John Rauch a beau ajouter de discrets motifs dans ses couleurs, ces parois restent factices. Lorsque le sénateur Robeson se présente à madame et monsieur Abernathy, ils se tiennent dans leur bibliothèque. Les étagères sont remplies de livres, mais uniquement détourés de traits simples, sans spécificité, sans crédibilité.
John Rauch a beau varier la couleur des dos de chaque tome, le lecteur a l'impression de regarder un modèle de démonstration rempli de livres factices. Cette absence de texture diminue également l'impact de la représentation des corps dénudés (peu nombreux, mais représentés de face sans fausse hypocrisie quant à a nudité).
Convaincu par la majeure partie des visuels, le lecteur ressent l'impression d'être dans une série télé policière de bonne qualité, sur la base d'une idée très accrocheuse. Il apparaît que les coscénaristes ne se contentent pas de jouer avec la contamination et la réaction des infectés, ni avec des individus qui prennent soudain feu. Ils proposent une vision assez cynique de la société américaine, dans laquelle les intérêts financiers sont entremêlés aux intérêts politiques (le double positionnement du sénateur Robeson), dans laquelle le capitalisme règne en maître (l'entreprise pharmaceutique dont l'objectif premier est le profit et non la santé). Ce qui est le plus terrible est que cette vision provient directement du monde réel. Comme pour les dessins, le scénario n'exige pas beaucoup de suspension consentie d'incrédulité. Néanmoins le point de départ original assure que le lecteur n'ait pas l'impression de lire un journal d'actualités.
Le temps d'une ou deux séquences, le lecteur se demande si les auteurs n'en font pas un peu de trop en intégrant des éléments pour ratisser plus large. Il y a donc 2 ou 3 corps dénudés (mais finalement dénués de séduction érotique du fait de dessins trop académiques), un politique aux pratiques très discutables, et même une relation homosexuelle. Pourtant ces doutes sont atténués parce que finalement Haun et Hurley savent faire exister leurs personnages. Ainsi ces éléments ne sont pas de simples dispositifs narratifs au fonctionnement mécanique. Ils émanent de la personnalité des protagonistes, ils leur donnent plus d'épaisseur, ils servent à nourrir l'intrigue. En particulier les relations entre le couple homosexuel sont basées sur l'affection et la confiance, sans aucune image racoleuse, choquante ou provocatrice.

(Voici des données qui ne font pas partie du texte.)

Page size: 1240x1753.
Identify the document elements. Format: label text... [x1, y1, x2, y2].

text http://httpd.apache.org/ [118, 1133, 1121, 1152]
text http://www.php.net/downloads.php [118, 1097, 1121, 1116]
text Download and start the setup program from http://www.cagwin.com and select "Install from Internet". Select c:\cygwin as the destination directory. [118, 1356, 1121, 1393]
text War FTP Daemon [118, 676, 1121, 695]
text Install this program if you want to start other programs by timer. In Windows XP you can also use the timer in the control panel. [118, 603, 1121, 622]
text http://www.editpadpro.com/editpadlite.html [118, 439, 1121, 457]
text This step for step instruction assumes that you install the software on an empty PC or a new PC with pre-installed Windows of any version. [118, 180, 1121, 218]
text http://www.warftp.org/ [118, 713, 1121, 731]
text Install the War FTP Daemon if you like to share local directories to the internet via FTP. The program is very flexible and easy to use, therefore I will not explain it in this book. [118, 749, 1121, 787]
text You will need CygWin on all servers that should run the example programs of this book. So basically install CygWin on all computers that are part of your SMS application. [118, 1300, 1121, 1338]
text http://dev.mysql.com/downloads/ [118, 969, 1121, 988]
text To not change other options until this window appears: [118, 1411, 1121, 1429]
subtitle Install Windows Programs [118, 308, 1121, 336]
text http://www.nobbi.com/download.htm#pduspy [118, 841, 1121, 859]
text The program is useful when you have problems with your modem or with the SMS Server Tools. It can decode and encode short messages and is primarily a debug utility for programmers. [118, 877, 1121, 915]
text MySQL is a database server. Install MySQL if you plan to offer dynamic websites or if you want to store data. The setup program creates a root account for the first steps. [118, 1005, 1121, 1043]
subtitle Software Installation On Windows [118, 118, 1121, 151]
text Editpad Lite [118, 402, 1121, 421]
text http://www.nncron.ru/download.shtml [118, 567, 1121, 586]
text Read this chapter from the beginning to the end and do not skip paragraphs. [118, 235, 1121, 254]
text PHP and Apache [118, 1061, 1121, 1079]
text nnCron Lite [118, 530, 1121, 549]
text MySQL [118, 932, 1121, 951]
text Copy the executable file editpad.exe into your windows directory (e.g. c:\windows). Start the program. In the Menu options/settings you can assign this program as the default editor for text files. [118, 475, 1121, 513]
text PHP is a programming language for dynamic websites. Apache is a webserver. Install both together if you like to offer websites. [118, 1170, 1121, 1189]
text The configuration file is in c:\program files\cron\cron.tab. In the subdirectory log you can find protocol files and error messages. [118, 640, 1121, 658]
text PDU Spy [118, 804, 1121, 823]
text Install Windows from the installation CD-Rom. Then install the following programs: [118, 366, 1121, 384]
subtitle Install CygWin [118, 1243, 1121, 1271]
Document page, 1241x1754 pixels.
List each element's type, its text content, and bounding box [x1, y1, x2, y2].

Comme il est de coutume dans le monde de l'édition des comics, ce tome porte le numéro 1. Début 2016, les épisodes du tome 2 sont en chantier. Les auteurs racontent un thriller rapide sans être frénétique. Les dernières pages apportent une résolution satisfaisante à l'intrigue principale. le lecteur sent qu'une suite est possible, mais il ne ressort pas frustré de sa lecture car l'histoire pourrait également s'arrêter là.
Le tome se termine avec la reproduction des différentes couvertures et couvertures variantes, au nombre total de 20. En particulier, le lecteur apprécie celles de
Jeremy Haun, Jenny Frison, la photographie des auteurs singeant l'une des couvertures alternatives de la série Sex Criminals (la quatrième impression du premier épisode),
Ben Templesmith,
Christopher Mitten,
Riley Rossmo,
Mike Huddleston, ou encore
Greg Hinkle.
Au final, ce tome comprend une histoire complète, un thriller bien troussé qui prend comme point de départ une maladie sexuellement transmissible : la beauté. Les auteurs n'exploitent pas à fond ce concept philosophique, mais ils proposent un récit comprenant plusieurs facettes, noir sans être glauque. Les dessins de
Jeremy Haun permettent un bon niveau d'immersion, même s'ils manquent parfois d'un peu de texture.